A atuação de David Strathairn como Edward R. Murrow também não poderia ser mais concisa e real. Adotando aqui uma composição que muito me remeteu à frieza de Al Pacino como Michael Corleone em “O Poderoso Chefão – Parte II” e à facilidade de disparar diálogos ásperos de Humphrey Bogard em “Casablanca”, encarnando o papel de Richard Blane, o californiano Strathairn realiza uma atuação mágica, fazendo jus à indicação ao Oscar® de Melhor Ator em 2005. As demais atuações também são soberbas, em especial o ótimo Robert Downey Jr. como Joe Wershba.

George Clooney, como diretor, também se mostra eficiente e, apesar de não criar nenhum ângulo fantástico com as câmeras ou de não realizar nenhuma movimentação realmente satisfatória com as mesmas, o astro do Kentucky realiza um trabalho firme e consistente, seguindo bem de perto o roteiro que fôra concebido por ele mesmo. Conseguindo nos remeter todo o clima de angústia presente na época (entre outubro de 1953 e maio de 1954), causado, sobretudo, por dois fatores: a opressão que o projeto “Caça às Bruxas”, liderado por Joseph McCarthy, impusera às pessoas que iam de encontro aos ideais do senador e à falta de liberdade de expressão que a imprensa tinha na época, Clooney utiliza diversos artifícios extremamente eficazes a fim de mergulhar o espectador dentro do filme, dentre os quais destaco a angustiante fotografia preto e branco (algo que eu detesto quando é utilizada em filmes contemporâneos, mas neste caso caiu muitíssimo bem de acordo com a proposta do longa).
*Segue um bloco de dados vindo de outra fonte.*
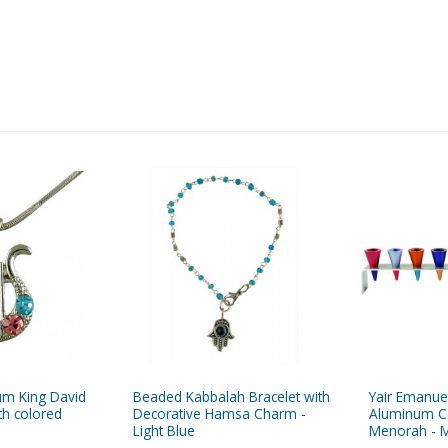
um King David
Beaded Kabbalah Bracelet with
Yair Emanue
th colored
Decorative Hamsa Charm -
Aluminum C
Light Blue
Menorah - M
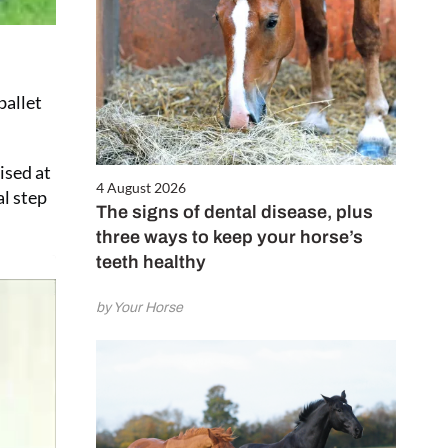
ballet
ised at
4 August 2026
al step
The signs of dental disease, plus
three ways to keep your horse’s
teeth healthy
by Your Horse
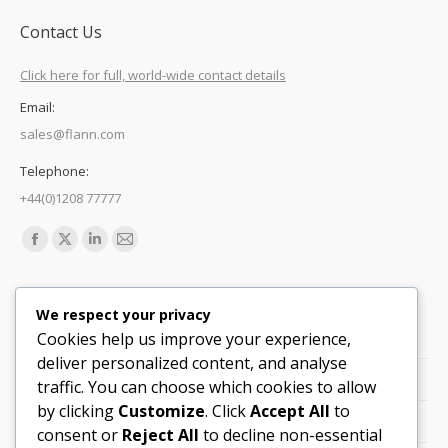
Contact Us
Click here for full, world-wide contact details
Email:
sales@flann.com
Telephone:
+44(0)1208 77777
Find us on:
Facebook
X
Linkedin
Mail
page
page
page
page
Quick Links
opens
opens
opens
opens
We respect your privacy
in
in
in
in
Cookies help us improve your experience,
Support
new
new
new
new
deliver personalized content, and analyse
Careers
window
window
window
window
traffic. You can choose which cookies to allow
by clicking
Customize
. Click
Accept All
to
Legals
consent or
Reject All
to decline non-essential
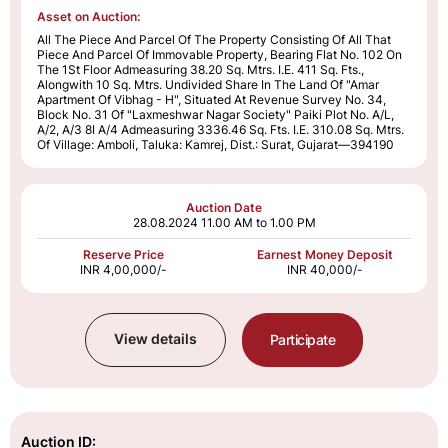
Asset on Auction:
All The Piece And Parcel Of The Property Consisting Of All That
Piece And Parcel Of Immovable Property, Bearing Flat No. 102 On
The 1St Floor Admeasuring 38.20 Sq. Mtrs. I.E. 411 Sq. Fts.,
Alongwith 10 Sq. Mtrs. Undivided Share In The Land Of "Amar
Apartment Of Vibhag - H", Situated At Revenue Survey No. 34,
Block No. 31 Of "Laxmeshwar Nagar Society" Paiki Plot No. A/L,
A/2, A/3 8I A/4 Admeasuring 3336.46 Sq. Fts. I.E. 310.08 Sq. Mtrs.
Of Village: Amboli, Taluka: Kamrej, Dist.: Surat, Gujarat—394190
Auction Date
28.08.2024
11.00 AM to 1.00 PM
Reserve Price
Earnest Money Deposit
INR 4,00,000/-
INR 40,000/-
View details
Participate
Auction ID:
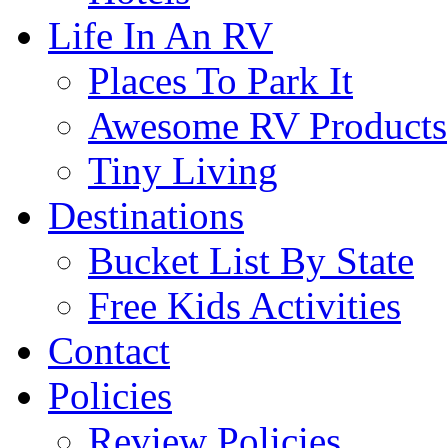
Life In An RV
Places To Park It
Awesome RV Products
Tiny Living
Destinations
Bucket List By State
Free Kids Activities
Contact
Policies
Review Policies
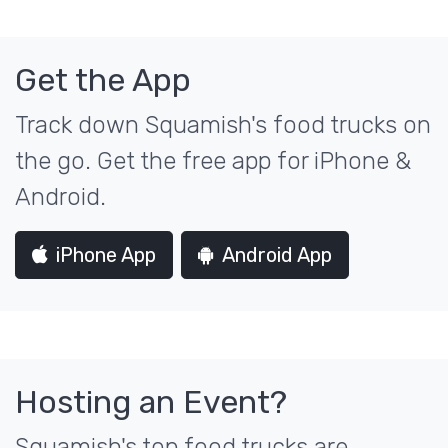
Get the App
Track down Squamish's food trucks on
the go. Get the free app for iPhone &
Android.
iPhone App
Android App
Hosting an Event?
Squamish's top food trucks are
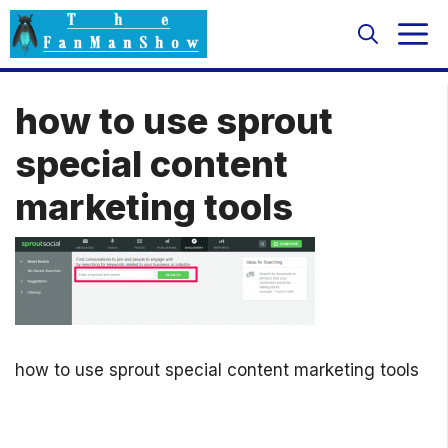
Skip
M
to
content
how to use sprout
special content
marketing tools
how to use sprout special content marketing tools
O grande destaque da produção, contudo, fica por conta da maneira como o mesmo opta por abordar à importância que um jornalismo realmente competente possui para a política do país e o modo como a ausência deste colabora negativamente com o progresso de uma nação. Através de uma direção detalhista e de um roteiro bem explorado, “Boa Noite e Boa Sorte” apresenta fortes críticas às frivolidades jornalísticas que são apresentadas com o intento de alienar o público (não sei porque, mas lembrei-me do programa “Fantástico” agora. Por que será?) e à dificuldade que um profissional disposto à apresentar um jornal de credibilidade sofre diante de uma sociedade fútil e consumista (repare nas cenas em que o longa nos apresenta a Murrow tendo de comandar um programa extremamente leviano, à lá “TV Fama”, a fim de obter recursos financeiros com este e poder produzir o politizado “See It Now”. Fazendo uma analogia mais palpável de ser absorvida em nossos cotidianos, Murrow fazia a mesma coisa que o excelente Paulo Henrique Amorim realiza atualmente como profissional: apresenta um programa fútil na Record (com um carisma peculiar, diga-se) a fim de poder financiar o jornalismo inteligente abordado em seu excelente site: o “Conversa Afiada”).
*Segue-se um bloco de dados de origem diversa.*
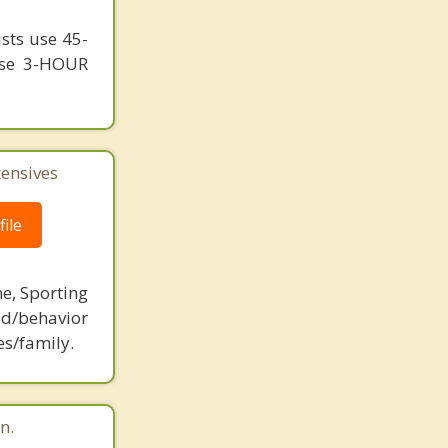
ists use 45-
 use 3-HOUR
tensives
ile
ne, Sporting
d/behavior
es/family.
n.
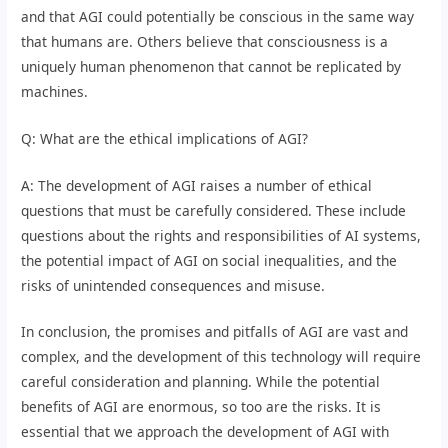
and that AGI could potentially be conscious in the same way
that humans are. Others believe that consciousness is a
uniquely human phenomenon that cannot be replicated by
machines.
Q: What are the ethical implications of AGI?
A: The development of AGI raises a number of ethical
questions that must be carefully considered. These include
questions about the rights and responsibilities of AI systems,
the potential impact of AGI on social inequalities, and the
risks of unintended consequences and misuse.
In conclusion, the promises and pitfalls of AGI are vast and
complex, and the development of this technology will require
careful consideration and planning. While the potential
benefits of AGI are enormous, so too are the risks. It is
essential that we approach the development of AGI with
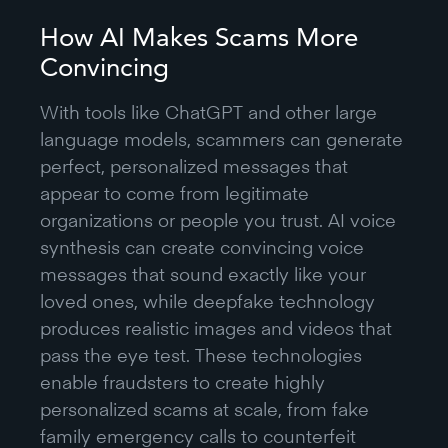
How AI Makes Scams More
Convincing
With tools like ChatGPT and other large
language models, scammers can generate
perfect, personalized messages that
appear to come from legitimate
organizations or people you trust. AI voice
synthesis can create convincing voice
messages that sound exactly like your
loved ones, while deepfake technology
produces realistic images and videos that
pass the eye test. These technologies
enable fraudsters to create highly
personalized scams at scale, from fake
family emergency calls to counterfeit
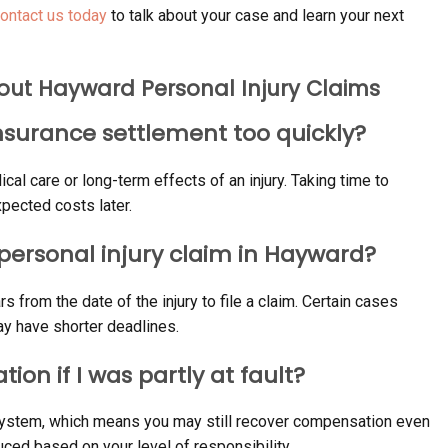
ontact us today
to talk about your case and learn your next
out Hayward Personal Injury Claims
 insurance settlement too quickly?
ical care or long-term effects of an injury. Taking time to
pected costs later.
a personal injury claim in Hayward?
s from the date of the injury to file a claim. Certain cases
y have shorter deadlines.
tion if I was partly at fault?
y system, which means you may still recover compensation even
ced based on your level of responsibility.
Em suma, “Boa Noite e Boa Sorte” é um filme independente de curtíssimo orçamento (US$ 7,5 milhões) e que em um curtíssimo prazo de duração (93 minutos) conseguiu a façanha de se mostrar eficaz e detalhista o bastante a fim de retratar todo um embate político ocorrido entre um gigante das comunicações e um outro gigante da política, resultando, inclusive, na cassação do mandato deste como senador. George Clooney realiza uma direção discreta, embora eficiente, o roteiro do longa aborda toda a crise vivenciada durante a época, incluindo a total falta de liberdade de expressão, sobretudo de imprensa e David Strathairn encarna Edward Roscoe Murrow de um modo magistral, merecendo, e muito, a indicação ao Oscar de Melhor Ator que obteve em 2005. Infelizmente o longa conta com um defeito (e sinceramente, não sei se posso chamá-lo de defeito): a dificuldade que o mesmo tem em familiarizar o público com a estória, já que torna-se altamente recomendável que o mesmo tenha um razoável conhecimento sobre os personagens que compõe a trama. No mais, temos aqui um excelente filme e uma aula de jornalismo verdadeiro e lição cívica.

Avaliação Final: 9,0 na escala de 10,0.